Saul, I completely understand how using margin creates leverage, in that it magnifies the impact of any losses or gains. However, as long as you don’t get hit with a margin call, I’m not sure your example plays out the way you described: The stocks you bought with the margin remain in your account. If they go up by 50%, you’re back where you started at, same as if you dropped 33% without margin. You’re right in that you would need a 100% gain on your equity in the account, but the net value of the account looks the same as it would if you didn’t have margin.

1 Like

as long as you don’t get hit with a margin call

You might not have meant it this way, but this reads almost like a casual dismissal of margin calls. The truth is margin calls are exactly what ruins people when the s*!t hits the fan.

but the net value of the account looks the same as it would if you didn’t have margin.

I am not sure I follow your point here. Are you saying not to worry because the numbers all look the same when viewed through the number of shares you own? That’s fine, except you still owe the original money you took on margin plus whatever interest exposure remains. I don’t see where you account for this in your comment. Maybe I’m reading it wrong, but it sounds like you are saying it’s still the same TV whether I bought it in cash or paid by credit card. Those two things couldn’t be more different, especially if you are making minimum payments. Margin is like the credit card of investing. Brokers don’t offer it because it is cost-neutral for clients.

I know Saul specifically asked for no responses to his original post, and here I am tacking a third response onto this thread. I sincerely apologize. However, I couldn’t let the last post go without responding because any new investor taking these comments at face value without understanding the dangers of the math behind margin could end up in a world of hurt.

I have no interest in getting into a debate over this. Anyone arguing that margin has limited risk clearly hasn’t had their a$$ handed to them. Trust me, it only takes once to learn this very valuable lesson. Please, please, please take Saul and others at their word and think VERY carefully before heading down the margin path.

Again, I apologize because I feel we are quickly crashing off topic.

::::::::

Exercise aim: In the margin discussion, what does the reply compare margin to? Rely only on the margin discussion for your answer.

Data extract:
::::::::

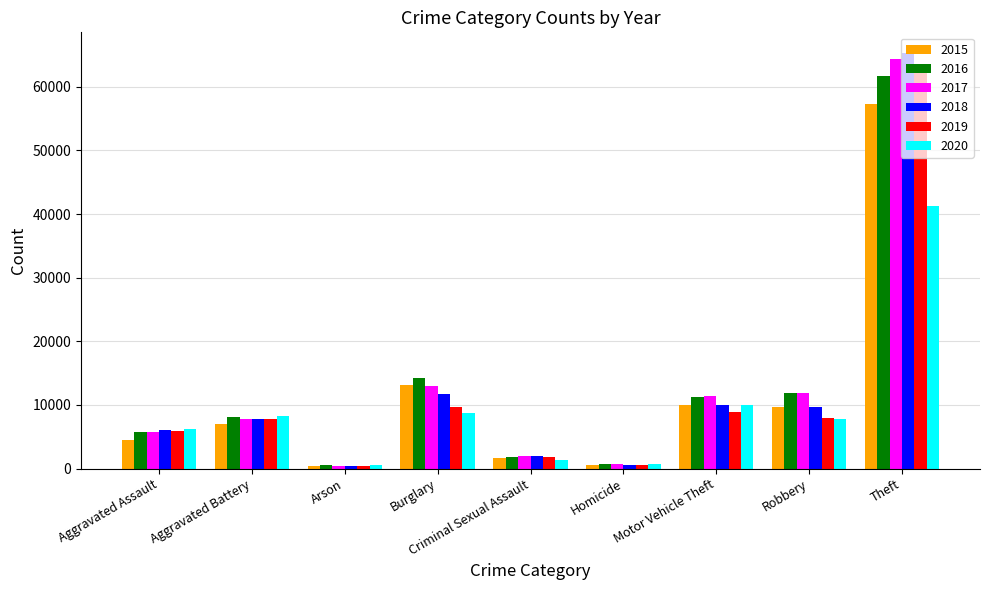

What is the average value of the 2020 series?

9472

::::::::

Finished task: The credit card of investing.